WARTA BOGOR – Dinas Sosial Pemberdayaan Perempuan dan Perlindungan Anak (DSP3A) Kabupaten Nunukan, Kalimantan Utara, menangani seorang remaja berusia 18 tahun yang diduga mengalami kecanduan game online hingga memengaruhi kondisi fisik dan kesehatannya.

Kasus tersebut terungkap setelah ibu remaja itu melaporkan kondisi putranya kepada petugas. Menurut pengakuan sang ibu, anaknya tidak keluar dari kamar dan tidak mandi selama sepekan karena terus bermain game online.

Kepala Bidang Rehabilitasi Sosial DSP3A Nunukan, Yarius, mengatakan pihaknya langsung berkoordinasi dengan Satpol PP untuk menindaklanjuti laporan tersebut.

“Sampai di rumahnya kita ketuk pintu kamarnya, kita panggil-panggil sama sekali tak ada respon dari si anak. Takut kenapa-kenapa, petugas mendobrak pintu kamarnya. Ternyata si anak tersebut sedang serius bermain game online,” ujar Yarius, Kamis (25/6/2026).

Saat petugas mencoba mengambil telepon genggam miliknya, remaja tersebut langsung marah dan menolak perangkatnya disentuh.
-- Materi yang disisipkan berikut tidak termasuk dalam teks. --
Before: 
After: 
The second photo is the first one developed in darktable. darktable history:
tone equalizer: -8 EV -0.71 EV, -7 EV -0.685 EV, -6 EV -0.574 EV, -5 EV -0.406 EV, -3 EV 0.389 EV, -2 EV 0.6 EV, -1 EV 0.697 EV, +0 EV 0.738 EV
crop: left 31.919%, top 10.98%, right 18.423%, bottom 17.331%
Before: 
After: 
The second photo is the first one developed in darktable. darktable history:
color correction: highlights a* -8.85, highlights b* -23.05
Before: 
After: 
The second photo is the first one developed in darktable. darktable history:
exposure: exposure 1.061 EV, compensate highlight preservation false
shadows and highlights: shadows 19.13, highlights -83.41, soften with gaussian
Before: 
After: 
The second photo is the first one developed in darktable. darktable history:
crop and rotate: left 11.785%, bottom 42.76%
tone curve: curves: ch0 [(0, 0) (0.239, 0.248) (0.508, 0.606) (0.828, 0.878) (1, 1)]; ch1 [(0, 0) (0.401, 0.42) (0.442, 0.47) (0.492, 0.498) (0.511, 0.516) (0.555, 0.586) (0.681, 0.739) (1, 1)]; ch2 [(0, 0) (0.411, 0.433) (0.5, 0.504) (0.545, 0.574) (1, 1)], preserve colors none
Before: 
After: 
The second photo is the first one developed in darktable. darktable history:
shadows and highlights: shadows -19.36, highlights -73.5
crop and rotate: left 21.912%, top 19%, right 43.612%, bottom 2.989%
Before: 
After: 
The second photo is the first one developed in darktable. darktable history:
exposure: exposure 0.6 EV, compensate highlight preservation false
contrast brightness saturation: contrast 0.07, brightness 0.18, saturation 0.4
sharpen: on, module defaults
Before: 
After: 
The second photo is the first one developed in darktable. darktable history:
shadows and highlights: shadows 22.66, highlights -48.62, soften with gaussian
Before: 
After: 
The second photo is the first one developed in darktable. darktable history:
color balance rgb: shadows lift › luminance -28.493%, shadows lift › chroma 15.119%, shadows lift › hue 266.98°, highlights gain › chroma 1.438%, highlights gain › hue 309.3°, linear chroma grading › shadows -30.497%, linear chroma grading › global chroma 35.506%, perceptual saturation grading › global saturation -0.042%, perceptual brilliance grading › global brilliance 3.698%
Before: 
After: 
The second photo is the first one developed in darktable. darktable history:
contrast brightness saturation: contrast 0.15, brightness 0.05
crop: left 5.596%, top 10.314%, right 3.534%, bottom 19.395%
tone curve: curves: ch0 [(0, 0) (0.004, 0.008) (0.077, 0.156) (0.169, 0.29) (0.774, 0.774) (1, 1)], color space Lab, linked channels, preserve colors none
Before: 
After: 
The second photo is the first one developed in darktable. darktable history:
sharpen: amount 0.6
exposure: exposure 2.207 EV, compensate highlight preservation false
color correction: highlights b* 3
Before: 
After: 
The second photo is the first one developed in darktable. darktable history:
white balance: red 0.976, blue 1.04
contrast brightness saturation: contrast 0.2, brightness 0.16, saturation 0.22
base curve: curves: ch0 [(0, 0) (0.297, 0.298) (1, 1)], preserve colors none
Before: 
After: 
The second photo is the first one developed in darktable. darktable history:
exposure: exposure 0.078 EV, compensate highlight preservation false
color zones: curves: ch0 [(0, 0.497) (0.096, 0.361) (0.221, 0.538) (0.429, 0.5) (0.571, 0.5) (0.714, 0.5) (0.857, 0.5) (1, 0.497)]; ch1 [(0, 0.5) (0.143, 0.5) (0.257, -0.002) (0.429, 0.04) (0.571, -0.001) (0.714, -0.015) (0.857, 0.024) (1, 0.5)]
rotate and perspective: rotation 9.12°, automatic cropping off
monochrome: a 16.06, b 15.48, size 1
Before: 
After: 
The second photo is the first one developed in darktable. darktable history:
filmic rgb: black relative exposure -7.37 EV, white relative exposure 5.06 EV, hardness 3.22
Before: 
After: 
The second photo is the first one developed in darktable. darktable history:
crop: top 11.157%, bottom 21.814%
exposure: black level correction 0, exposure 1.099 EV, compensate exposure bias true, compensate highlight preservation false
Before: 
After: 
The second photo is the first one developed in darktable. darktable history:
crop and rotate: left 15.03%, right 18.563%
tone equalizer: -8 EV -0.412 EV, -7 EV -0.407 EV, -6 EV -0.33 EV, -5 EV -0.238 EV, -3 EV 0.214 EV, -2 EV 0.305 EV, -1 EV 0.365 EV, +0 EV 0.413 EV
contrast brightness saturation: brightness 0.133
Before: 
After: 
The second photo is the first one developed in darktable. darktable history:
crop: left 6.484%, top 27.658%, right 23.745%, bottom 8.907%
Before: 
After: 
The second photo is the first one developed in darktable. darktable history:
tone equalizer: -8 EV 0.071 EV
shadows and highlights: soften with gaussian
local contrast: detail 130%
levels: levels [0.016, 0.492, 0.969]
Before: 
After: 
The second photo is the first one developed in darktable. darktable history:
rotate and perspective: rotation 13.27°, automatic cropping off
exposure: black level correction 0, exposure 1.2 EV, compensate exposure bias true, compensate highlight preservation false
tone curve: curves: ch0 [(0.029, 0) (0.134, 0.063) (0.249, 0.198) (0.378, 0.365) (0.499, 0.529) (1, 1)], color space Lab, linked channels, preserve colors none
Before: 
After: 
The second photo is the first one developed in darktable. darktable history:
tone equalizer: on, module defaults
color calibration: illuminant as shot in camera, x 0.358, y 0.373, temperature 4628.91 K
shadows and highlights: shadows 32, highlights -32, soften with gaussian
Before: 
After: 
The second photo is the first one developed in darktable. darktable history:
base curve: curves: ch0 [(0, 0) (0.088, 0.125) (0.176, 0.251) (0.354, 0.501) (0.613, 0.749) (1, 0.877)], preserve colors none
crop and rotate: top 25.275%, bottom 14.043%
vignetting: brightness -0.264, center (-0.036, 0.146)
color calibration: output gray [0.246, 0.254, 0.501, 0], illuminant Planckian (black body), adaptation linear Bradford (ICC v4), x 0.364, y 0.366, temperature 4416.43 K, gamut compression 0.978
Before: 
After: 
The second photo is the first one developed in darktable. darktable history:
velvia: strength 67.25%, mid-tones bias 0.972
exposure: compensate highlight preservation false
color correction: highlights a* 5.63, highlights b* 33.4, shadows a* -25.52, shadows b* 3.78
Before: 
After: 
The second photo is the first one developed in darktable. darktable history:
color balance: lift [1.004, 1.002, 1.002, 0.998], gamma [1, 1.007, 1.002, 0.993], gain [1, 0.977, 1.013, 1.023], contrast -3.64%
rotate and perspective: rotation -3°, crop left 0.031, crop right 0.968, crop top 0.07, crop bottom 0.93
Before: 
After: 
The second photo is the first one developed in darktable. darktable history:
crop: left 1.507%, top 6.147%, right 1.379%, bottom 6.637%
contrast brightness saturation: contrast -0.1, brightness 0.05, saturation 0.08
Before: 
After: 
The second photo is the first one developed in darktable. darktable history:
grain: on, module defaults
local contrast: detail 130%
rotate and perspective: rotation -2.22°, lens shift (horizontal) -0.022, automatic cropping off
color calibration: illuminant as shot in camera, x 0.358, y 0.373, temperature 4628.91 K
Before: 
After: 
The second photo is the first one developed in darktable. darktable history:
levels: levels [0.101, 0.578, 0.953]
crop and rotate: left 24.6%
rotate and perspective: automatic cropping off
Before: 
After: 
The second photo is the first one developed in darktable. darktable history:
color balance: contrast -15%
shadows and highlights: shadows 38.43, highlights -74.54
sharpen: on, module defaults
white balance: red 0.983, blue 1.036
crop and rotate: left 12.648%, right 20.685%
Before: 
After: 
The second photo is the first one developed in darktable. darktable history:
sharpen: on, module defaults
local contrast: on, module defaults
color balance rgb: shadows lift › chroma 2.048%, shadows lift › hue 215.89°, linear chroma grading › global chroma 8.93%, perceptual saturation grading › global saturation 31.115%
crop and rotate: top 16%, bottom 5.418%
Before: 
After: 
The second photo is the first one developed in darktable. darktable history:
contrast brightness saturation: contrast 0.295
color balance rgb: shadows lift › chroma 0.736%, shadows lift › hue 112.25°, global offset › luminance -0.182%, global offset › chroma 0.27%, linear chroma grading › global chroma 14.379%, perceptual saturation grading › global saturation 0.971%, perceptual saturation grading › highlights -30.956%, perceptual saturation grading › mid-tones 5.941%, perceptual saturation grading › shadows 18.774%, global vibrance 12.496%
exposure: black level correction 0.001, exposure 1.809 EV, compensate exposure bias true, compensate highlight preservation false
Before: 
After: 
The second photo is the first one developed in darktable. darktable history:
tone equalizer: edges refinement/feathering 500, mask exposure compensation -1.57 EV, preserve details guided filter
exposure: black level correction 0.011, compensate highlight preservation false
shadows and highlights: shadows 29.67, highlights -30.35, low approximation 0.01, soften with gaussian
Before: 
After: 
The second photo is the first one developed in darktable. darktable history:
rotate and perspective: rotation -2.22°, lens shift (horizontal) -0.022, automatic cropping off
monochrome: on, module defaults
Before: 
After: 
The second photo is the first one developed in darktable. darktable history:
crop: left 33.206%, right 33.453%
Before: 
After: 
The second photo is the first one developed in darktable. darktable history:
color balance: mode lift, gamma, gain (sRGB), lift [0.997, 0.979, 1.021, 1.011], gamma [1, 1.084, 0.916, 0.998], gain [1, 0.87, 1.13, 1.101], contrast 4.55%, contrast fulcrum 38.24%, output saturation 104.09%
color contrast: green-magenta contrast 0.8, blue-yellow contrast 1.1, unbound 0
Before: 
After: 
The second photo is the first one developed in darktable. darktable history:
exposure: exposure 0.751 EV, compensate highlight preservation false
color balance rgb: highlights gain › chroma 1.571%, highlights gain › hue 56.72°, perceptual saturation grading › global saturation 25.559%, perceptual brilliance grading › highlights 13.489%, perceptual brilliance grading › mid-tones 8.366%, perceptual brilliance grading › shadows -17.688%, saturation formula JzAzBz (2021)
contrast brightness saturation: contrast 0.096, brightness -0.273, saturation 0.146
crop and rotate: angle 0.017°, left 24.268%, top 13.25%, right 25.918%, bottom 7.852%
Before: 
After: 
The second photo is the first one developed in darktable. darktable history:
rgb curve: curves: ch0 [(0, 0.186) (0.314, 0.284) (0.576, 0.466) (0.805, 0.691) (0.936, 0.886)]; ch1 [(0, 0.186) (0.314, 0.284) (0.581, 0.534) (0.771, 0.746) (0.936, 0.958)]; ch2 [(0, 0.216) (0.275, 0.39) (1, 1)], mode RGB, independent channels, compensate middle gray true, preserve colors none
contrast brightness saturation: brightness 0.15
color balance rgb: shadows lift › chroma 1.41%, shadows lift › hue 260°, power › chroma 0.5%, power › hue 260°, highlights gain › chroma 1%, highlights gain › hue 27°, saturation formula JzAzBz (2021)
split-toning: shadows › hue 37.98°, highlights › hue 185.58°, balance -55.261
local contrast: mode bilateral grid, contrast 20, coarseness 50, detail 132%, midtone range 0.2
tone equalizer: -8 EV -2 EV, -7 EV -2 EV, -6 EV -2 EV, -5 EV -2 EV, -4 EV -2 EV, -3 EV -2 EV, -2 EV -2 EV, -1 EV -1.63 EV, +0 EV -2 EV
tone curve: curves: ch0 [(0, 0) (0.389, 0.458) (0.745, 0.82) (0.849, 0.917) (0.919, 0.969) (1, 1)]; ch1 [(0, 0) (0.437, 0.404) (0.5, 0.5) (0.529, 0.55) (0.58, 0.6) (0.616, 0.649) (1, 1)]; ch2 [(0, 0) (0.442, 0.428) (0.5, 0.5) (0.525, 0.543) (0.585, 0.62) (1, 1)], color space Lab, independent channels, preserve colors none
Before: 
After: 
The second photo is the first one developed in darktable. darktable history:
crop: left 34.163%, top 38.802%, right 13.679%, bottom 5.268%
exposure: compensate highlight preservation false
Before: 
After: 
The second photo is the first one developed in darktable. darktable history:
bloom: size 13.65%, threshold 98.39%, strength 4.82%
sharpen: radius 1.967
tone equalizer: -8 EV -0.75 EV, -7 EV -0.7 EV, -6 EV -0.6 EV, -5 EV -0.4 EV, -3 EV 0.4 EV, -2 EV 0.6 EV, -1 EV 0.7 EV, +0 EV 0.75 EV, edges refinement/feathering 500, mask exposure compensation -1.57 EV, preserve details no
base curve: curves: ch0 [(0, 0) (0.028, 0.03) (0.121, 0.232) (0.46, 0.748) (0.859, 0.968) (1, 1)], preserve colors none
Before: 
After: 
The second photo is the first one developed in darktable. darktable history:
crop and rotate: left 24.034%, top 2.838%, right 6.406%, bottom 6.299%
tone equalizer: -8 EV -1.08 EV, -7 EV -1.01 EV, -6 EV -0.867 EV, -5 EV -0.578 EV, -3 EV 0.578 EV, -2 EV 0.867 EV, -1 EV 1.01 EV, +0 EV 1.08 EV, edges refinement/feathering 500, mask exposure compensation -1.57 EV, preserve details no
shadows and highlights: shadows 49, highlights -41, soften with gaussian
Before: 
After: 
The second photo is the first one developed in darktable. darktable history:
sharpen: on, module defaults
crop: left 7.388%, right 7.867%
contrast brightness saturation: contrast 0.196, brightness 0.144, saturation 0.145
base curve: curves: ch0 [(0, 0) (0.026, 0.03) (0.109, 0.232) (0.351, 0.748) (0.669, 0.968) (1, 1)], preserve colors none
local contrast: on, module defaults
Berdasarkan keterangan ibunya, hampir seluruh aktivitas sehari-harinya dihabiskan untuk bermain game menggunakan laptop maupun telepon genggam dengan headphone yang selalu terpasang.

“Dia tidak mandi selama seminggu, tidak mau keluar kamar, paling hanya keluar ambil makan dibawa masuk kamar. Dia bahkan kuat tidak tidur berhari-hari karena game online,” tuturnya.

Hasil penelusuran DSP3A menunjukkan remaja tersebut sebenarnya dikenal sebagai siswa berprestasi. Guru-gurunya mengakui kecerdasannya, terutama di bidang teknologi informasi, sehingga kerap diminta membantu berbagai kebutuhan terkait IT di sekolah.

Namun, dari hasil pendampingan sebelumnya, diketahui remaja tersebut pernah didiagnosis memiliki gejala yang mengarah pada gangguan kejiwaan sejak duduk di bangku kelas XI dan sempat menjalani pembinaan serta pengobatan secara rutin.

“Dulu sempat menjadi sasaran pembinaan kami. Dia rutin kita beri obat, karena diagnosa dokter yang menyatakan ada gejala menuju ODGJ,” kata Yarius.

Ia juga menjelaskan bahwa kondisi emosional remaja tersebut cenderung tidak stabil. Dalam beberapa kesempatan, ia bahkan melukai dirinya sendiri saat marah, namun tetap kembali bermain game meski mengalami luka.

“Si anak juga memiliki emosi tak stabil. Ia tak segan menghancurkan kaca jendela dengan tangan kosong. Meski tangan berdarah akibat pecahan kaca, ia kembali lagi bermain game online,” lanjutnya.

Sebagai tindak lanjut, DSP3A menjadwalkan remaja tersebut menjalani penanganan di Rumah Sakit Jusuf SK Tarakan untuk mendapatkan perawatan lebih lanjut.

“Kita bawa ke RS Jusuf SK Tarakan besok. Semoga si anak segera pulih. Dia anak yang pintar dan berprestasi, sangat disayangkan kalau masa produktifnya habis karena kecanduan game,” ujar Yarius.